(Prompt) Rewrite the records below with every "series" changed to "line" and nothing else altered. Leave the pictures out.

(Material shown)
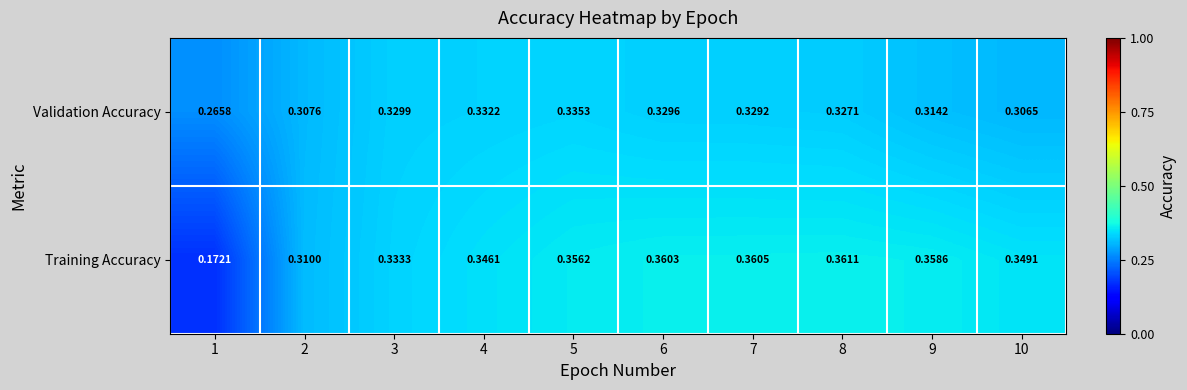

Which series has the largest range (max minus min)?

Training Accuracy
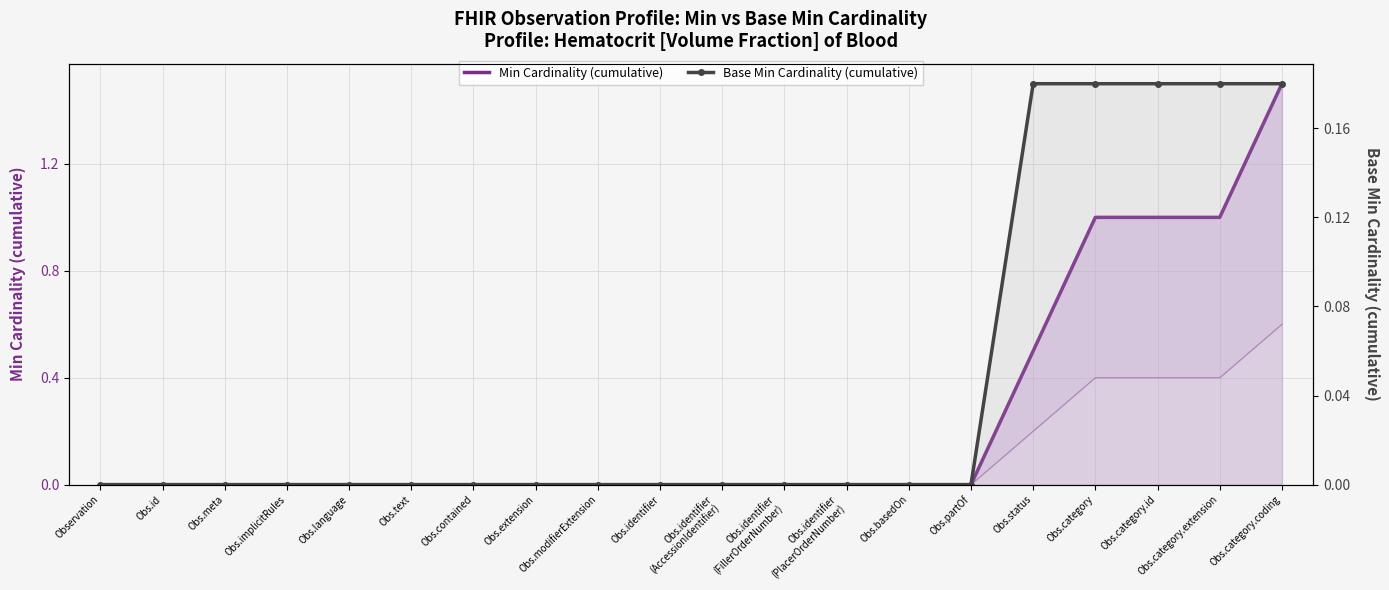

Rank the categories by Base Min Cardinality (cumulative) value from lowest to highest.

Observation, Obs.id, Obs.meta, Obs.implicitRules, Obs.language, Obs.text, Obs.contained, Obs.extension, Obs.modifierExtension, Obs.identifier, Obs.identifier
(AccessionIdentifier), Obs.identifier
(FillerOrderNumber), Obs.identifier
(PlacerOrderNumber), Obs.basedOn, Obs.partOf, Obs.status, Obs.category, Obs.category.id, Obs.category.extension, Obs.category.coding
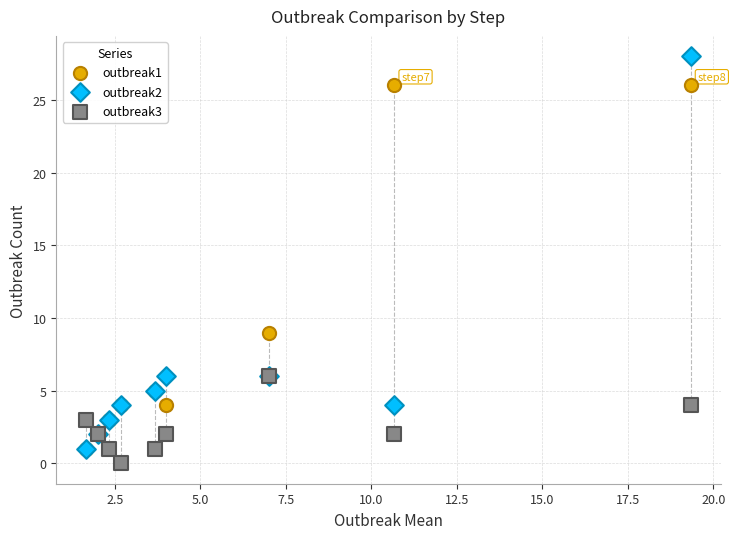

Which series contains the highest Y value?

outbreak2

(Final answer)
Which line has the largest range (max minus min)?

Training Accuracy

Rank the categories by Base Min Cardinality (cumulative) value from lowest to highest.

Observation, Obs.id, Obs.meta, Obs.implicitRules, Obs.language, Obs.text, Obs.contained, Obs.extension, Obs.modifierExtension, Obs.identifier, Obs.identifier
(AccessionIdentifier), Obs.identifier
(FillerOrderNumber), Obs.identifier
(PlacerOrderNumber), Obs.basedOn, Obs.partOf, Obs.status, Obs.category, Obs.category.id, Obs.category.extension, Obs.category.coding

Which line contains the highest Y value?

outbreak2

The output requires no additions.